Edit: could be Delta


----------



## allenm (Nov 20, 2015)

MarkJames said:


> Is that the finish or water spots on the plate? If the latter, maybe clean it and then look again with a light. (I've sworn there were no markings many times and later found one.)
> 
> Whereabouts are you located? There are a couple plumbing parts suppliers in the DC area that could figure it out.


Ha yes, they're water spots. I cleaned one spot on the bottom since that's where most logos are placed and nothing. Good suggestion, I'll clean the whole thing Monday when I tear it down.

I'm in LA and the plumber that's been helping said they've tried a few places in LA and a couple others on the east coast.
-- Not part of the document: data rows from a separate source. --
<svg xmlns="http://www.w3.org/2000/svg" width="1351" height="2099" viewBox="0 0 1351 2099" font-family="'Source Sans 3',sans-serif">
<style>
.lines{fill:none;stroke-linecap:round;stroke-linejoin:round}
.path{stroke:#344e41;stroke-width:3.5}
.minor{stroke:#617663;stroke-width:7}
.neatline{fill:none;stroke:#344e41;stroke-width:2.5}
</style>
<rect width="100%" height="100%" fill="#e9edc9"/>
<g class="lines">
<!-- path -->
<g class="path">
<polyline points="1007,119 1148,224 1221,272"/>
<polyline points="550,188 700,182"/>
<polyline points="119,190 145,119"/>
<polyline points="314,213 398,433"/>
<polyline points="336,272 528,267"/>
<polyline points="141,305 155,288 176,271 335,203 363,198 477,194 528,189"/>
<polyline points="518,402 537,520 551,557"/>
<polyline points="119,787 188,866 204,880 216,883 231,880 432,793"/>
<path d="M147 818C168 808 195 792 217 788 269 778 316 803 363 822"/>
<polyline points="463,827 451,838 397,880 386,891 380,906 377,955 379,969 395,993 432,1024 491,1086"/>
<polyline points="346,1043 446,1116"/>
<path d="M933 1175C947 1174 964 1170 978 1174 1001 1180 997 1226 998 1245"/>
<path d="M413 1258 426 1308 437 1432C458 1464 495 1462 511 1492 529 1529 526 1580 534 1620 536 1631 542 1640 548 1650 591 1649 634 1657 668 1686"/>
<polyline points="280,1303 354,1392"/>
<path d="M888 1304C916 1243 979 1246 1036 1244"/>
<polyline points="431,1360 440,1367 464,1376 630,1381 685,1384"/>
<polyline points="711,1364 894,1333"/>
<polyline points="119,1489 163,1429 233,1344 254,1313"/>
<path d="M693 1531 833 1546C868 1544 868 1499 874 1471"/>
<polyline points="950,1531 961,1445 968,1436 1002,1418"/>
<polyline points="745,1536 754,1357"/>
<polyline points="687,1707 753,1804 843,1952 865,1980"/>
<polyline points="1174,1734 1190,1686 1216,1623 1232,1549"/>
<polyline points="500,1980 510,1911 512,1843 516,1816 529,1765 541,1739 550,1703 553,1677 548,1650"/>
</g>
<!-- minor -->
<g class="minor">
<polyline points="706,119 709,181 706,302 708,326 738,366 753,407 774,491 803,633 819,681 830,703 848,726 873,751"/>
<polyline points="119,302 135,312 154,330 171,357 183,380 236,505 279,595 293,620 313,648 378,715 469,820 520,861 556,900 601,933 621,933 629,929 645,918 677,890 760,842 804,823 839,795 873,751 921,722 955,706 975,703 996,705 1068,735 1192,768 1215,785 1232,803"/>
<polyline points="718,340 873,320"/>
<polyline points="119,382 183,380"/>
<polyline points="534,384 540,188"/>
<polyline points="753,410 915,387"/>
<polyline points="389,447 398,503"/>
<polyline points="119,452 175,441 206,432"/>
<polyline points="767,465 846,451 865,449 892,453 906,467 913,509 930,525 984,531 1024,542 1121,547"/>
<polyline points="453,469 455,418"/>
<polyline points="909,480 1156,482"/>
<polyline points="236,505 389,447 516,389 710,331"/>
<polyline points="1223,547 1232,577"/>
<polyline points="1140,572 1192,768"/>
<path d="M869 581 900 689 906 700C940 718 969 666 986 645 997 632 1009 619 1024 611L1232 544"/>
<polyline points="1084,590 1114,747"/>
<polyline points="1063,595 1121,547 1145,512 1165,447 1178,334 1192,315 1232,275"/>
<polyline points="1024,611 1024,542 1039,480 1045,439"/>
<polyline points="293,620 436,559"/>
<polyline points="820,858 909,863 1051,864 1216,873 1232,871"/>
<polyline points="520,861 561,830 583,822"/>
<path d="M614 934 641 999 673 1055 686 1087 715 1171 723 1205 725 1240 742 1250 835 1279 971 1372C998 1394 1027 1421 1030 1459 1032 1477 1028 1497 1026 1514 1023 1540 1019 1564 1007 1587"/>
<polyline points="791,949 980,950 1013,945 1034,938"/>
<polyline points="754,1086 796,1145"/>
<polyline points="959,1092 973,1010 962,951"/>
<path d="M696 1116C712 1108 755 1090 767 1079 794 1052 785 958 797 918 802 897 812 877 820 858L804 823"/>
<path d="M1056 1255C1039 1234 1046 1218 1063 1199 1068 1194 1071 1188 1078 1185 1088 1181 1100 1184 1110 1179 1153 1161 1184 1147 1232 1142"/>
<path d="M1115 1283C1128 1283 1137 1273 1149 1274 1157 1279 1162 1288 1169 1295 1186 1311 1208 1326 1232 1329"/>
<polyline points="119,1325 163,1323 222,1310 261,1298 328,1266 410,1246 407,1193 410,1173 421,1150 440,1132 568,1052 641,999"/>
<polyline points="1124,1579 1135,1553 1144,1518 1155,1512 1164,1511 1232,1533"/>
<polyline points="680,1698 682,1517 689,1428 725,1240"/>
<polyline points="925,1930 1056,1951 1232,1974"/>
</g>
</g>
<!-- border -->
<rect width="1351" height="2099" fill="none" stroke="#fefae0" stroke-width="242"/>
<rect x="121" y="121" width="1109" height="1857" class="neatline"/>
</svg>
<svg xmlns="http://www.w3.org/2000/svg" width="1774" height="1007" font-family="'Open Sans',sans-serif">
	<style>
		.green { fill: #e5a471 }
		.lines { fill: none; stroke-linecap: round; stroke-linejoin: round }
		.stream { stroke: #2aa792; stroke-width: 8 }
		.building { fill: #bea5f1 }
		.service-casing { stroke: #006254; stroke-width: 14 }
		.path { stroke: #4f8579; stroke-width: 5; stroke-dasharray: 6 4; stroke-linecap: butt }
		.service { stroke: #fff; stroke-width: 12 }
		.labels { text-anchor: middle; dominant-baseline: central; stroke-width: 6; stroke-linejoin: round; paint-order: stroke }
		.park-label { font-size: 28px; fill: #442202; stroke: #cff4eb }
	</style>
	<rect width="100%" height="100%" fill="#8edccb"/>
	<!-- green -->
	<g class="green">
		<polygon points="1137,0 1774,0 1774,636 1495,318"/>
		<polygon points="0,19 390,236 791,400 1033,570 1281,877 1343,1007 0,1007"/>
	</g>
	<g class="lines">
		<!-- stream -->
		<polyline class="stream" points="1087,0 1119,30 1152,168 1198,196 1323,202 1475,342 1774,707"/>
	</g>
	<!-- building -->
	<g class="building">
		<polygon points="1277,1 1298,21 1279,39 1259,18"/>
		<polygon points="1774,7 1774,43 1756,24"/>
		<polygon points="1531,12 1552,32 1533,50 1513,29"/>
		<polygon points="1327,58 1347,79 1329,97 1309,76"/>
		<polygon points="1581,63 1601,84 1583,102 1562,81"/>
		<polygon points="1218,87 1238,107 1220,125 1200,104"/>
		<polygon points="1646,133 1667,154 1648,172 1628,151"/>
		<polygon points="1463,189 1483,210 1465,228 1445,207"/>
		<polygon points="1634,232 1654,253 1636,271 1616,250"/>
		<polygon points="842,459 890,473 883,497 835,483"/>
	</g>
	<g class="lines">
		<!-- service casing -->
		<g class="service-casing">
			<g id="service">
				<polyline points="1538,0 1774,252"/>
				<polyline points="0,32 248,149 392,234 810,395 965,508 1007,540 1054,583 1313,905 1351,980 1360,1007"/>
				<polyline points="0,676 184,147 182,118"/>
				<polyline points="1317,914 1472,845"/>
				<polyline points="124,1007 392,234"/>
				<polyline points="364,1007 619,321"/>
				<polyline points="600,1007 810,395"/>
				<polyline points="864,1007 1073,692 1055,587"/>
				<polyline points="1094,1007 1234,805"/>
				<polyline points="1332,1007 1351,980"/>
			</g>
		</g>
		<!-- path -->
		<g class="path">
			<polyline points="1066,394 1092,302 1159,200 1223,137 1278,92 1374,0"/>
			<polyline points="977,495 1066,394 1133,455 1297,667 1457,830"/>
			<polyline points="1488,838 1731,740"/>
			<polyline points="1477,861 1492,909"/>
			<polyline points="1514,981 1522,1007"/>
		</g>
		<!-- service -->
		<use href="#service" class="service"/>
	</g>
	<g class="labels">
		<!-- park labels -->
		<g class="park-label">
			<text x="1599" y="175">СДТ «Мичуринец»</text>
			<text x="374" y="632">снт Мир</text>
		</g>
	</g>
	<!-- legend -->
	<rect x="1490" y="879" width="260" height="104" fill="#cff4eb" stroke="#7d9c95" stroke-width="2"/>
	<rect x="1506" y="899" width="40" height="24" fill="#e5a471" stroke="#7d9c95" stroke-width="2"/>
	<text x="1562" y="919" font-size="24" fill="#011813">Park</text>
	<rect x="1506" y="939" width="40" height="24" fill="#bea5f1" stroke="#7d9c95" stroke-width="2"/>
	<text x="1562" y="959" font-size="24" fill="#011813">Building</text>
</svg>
Didn't ask specifics though.


----------



## KillerToiletSpider (May 27, 2007)

Check a Water Works catalog, it resembles some of the pure crap they produce.


----------



## allenm (Nov 20, 2015)

Here are some pics of the cartridges. 

I've gotten a negative from: Delta, Water Works, Grohe, Hasnsgrohe, Kohler, and Danze.

Anyone at least recognize the cartridges, that's all that needs a replacement.

Thanks!


----------



## MarkJames (Nov 25, 2012)

maybe this? (I think so...never heard of it, though.)

http://www.showerdoc.com/shower-accessories/cartridges/bristan

http://www.ebay.co.uk/itm/NewTeam-Thermostatic-Cartridge-SP-077-0148-/151825511997

Or this one (no gold ring):
http://www.ebay.co.uk/itm/Thermosta...33-Thermostat-CART-06733-Vernet-/121686124502


----------



## allenm (Nov 20, 2015)

MarkJames said:


> maybe this:
> 
> http://www.showerdoc.com/shower-accessories/cartridges/bristan


Thanks, Mark. That thermo sure looks like one of theirs. For sure it's not a NewTeam valve. I'll check with that company in the UK to see if they recognize it.

I'll need to buy the replacement stops as well since they'll be in there.


----------



## allenm (Nov 20, 2015)

A few more pics. 

Everyone was surprised at how shallow the valve was. 

The plumbers had some luck finding the thermo cartridge too yesterday but stuck on the diverter and the stops now.

It's not hansgrohe, he was just using the box to take the picture against.


----------



## Tinstaafl (Jan 6, 2008)

Why not just replace the thing and be done with it?


----------



## MarkJames (Nov 25, 2012)

Since there's access, my vote is for replacing the whole thing, too.


----------



## allenm (Nov 20, 2015)

I'm with you, I'd just like to be done with this one.

Replacing is a bit of an issue. I suspect the shower was a later addition because the wall is 2x4 flat (fairly new looking) that they took from the closet in the adjoining room.

And the closet of course has an expensive organizer so cutting that apart makes it quite expensive an option too.

The valve is a 3 way diverter and we've yet to find one that's this shallow and not $800. 

Hence the hope to find the repair parts. If anyone has a suggestion of a shallow (1") 3 way and modern, that's reasonably priced, I'm open to suggestions.


----------



## Splinter (Apr 5, 2005)

Moen 3330... similar size trim plate, and reasonably shallow rough-in valve...


----------



## rrk (Apr 22, 2012)

I just had similar issue with wolverine brass pos valve, replaced it with new small shallow Delta. The rough in valve is the same for several different function cartridges


----------